One case in particular was exceptionally difficult. A 16 year old boy couldn’t bear to face our medical team that his father came to us in tears instead pleading for a letter to the United Nations to re-locate them. He was unwilling to specify the details but spoke extensively of the trauma they experienced in Syria, losing his wife and that his son suffered a traumatic experience in a ‘public bathroom’.

Since arriving in Greece, his son has been unable to go to any public space alone. He suffers with frequent bed-wetting, paranoia, anxiety and emotional instability. He had only disclosed this information to the father and no other family member. They are struggling to cope in the current camp because of the living arrangements and public toilets. We agreed to make a protection order to request on mental health grounds urgent relocation. When the father left our clinic area, he walked over to his son sitting on a bench close by and his son collapsed into his arms in tears. I sat outside the clinic with our nurse leader subtly watching this young man cry into his father’s arms before they eventually walked off in each other’s arms.

We watched to make sure they were ok but it was difficult to not turn our eyes away from such a scene without breaking down ourselves. The clinic was due to close but I couldn’t help question how we walk away from what we just witnessed? How do we walk from these people with a meagre letter in hand for the UNHCR (United Nations High Commissioner for Refugees) knowing the uncertainty of approving an urgent relocation response? How many families are there out there with similar situations? How do we leave them with the simple statement that we will do what we can to help but this form is all we can do?

Suddenly, more questions, more emotions and more guilt flooded in. The human mind is awfully good at reflection. We are creatures of introspection, of unconditional empathy and of immense scepticism. These qualities alone are enough to drive anyone to insanity. Whatever these feelings were that I was having, this poor family was going through it 1000 x fold. How is there an expectation for these people to cope and progress to some sense of normality when we can’t even bare to listen to their stories? But what I will come to understand from my time here is that people are capable of an unlimited reserve of resilience.

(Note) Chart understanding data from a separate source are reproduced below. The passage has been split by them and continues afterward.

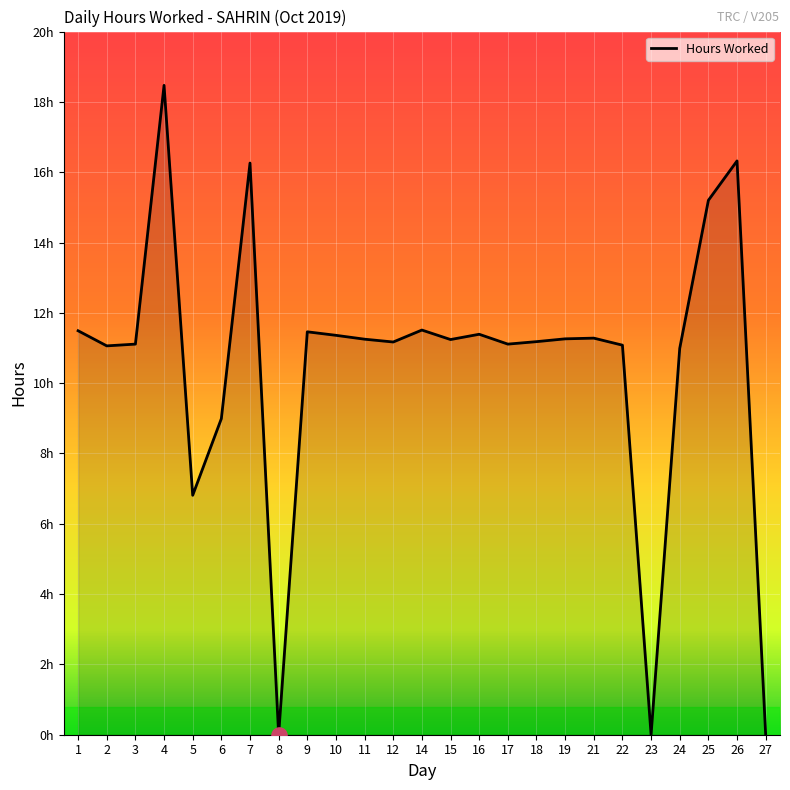

Between 7 and 22, which is larger?

7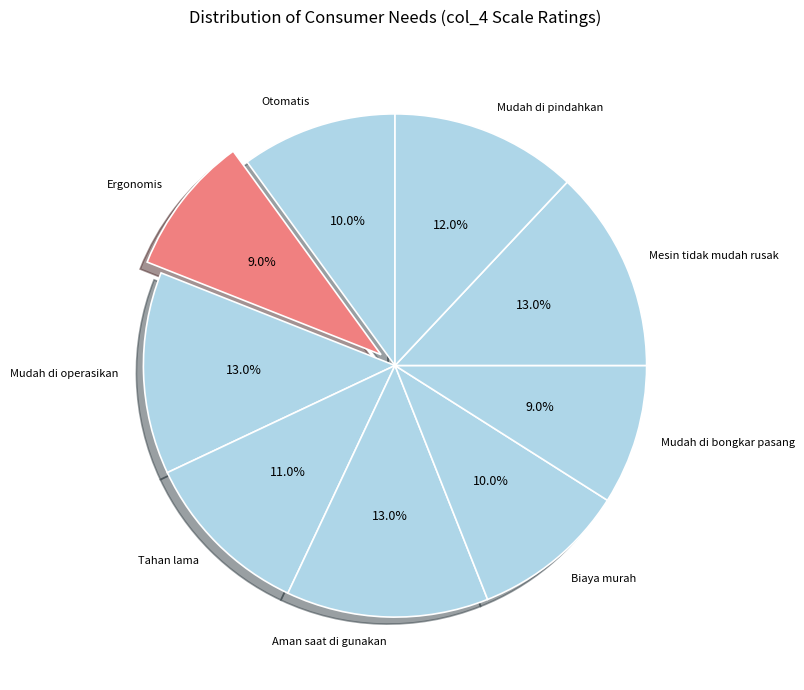

To the nearest percent, what is the difference between the largest and smallest slice percentages?

4%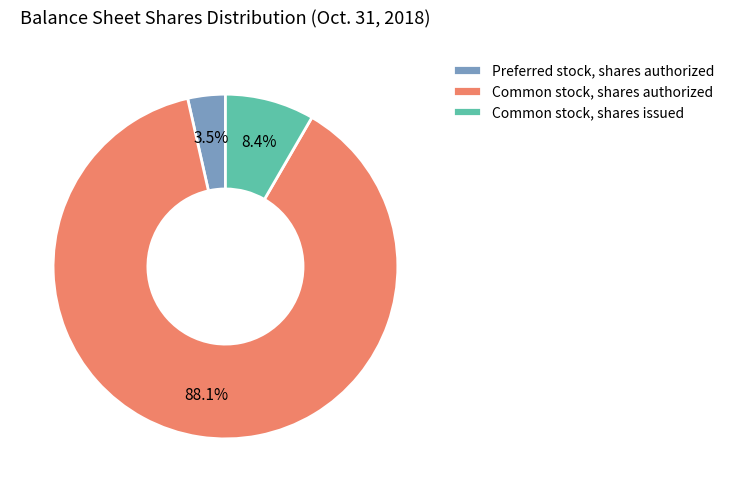

Which slice is the smallest?

Preferred stock, shares authorized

Back to Koutsochero & Finding a Sense of Unity

The next two days are back to the first camp in Koutsochero. The days are busy and long. I start to get to know a few of the ‘frequent flyers’ as we say in ED back home. The families become more and more familiar and comfortable to talk to.

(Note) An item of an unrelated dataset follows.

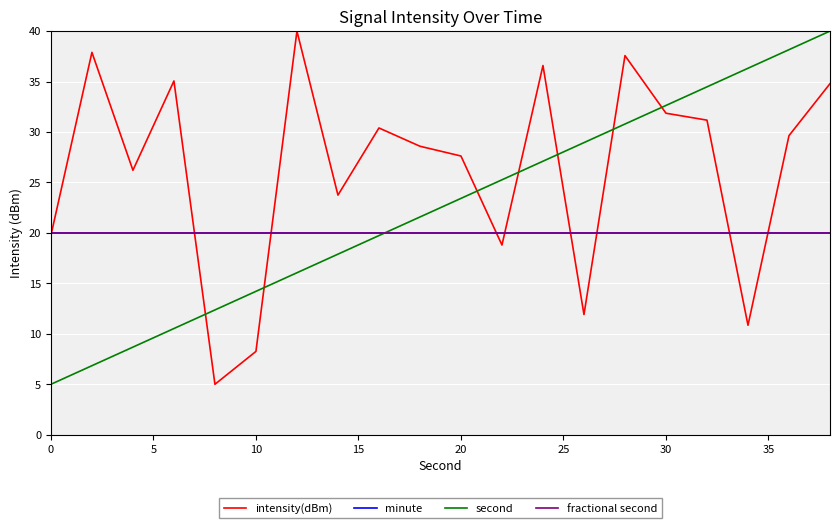

Does the chart have visible grid lines?

Yes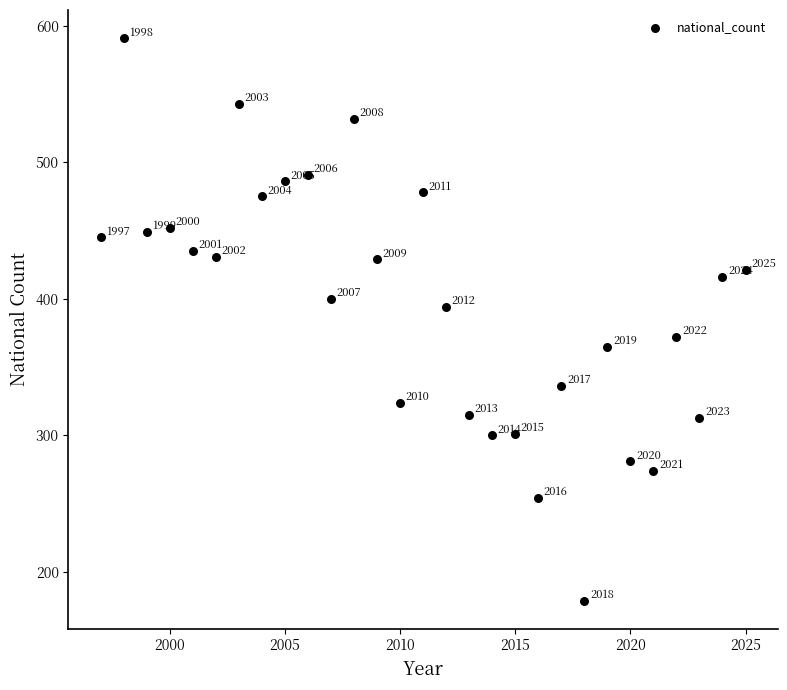

What is the range of Y values (max minus min)?

412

There seems to be a non verbal appreciation of the work being done in the SAMS clinic. There is a mutual understanding that sometimes as medical providers our role is just to listen – to listen to the stories, the concerns, the families left behind, and the hopes for future generations. We listen so they can feel empowered, so they can feel someone is paying attention even if it doesn’t change their situation. Sometimes the best care we can provide is to give patients their voice back.

The first week is over in a flash. It was difficult but manageable. So much had happened that I didn’t have time to process it all. Luckily, I was also surrounded by a wonderful group of volunteers to help distract from the long day’s tiring and emotionally draining work.. It is in experiences like this that help define ‘me’…as a doctor, as an educator, as a friend, as a family member and most importantly as a human being.  No amount of qualifications, degrees and letters after my name can replace that.

I was astounded by the sheer dedication the volunteers had to each other and the patients. The willingness to constantly go above and beyond the call of duty was truly inspiring. Here, despite a multitude of nationalities, language barriers and professional backgrounds involved everyone worked with a sense of unity I had never witnessed before in my medical career.

Dr. Aqilah Vilcassim MBBS recently joined the Syrian American Medical Society for a medical mission to Greece, where SAMS is providing care in three camps of Northern/Central Greece.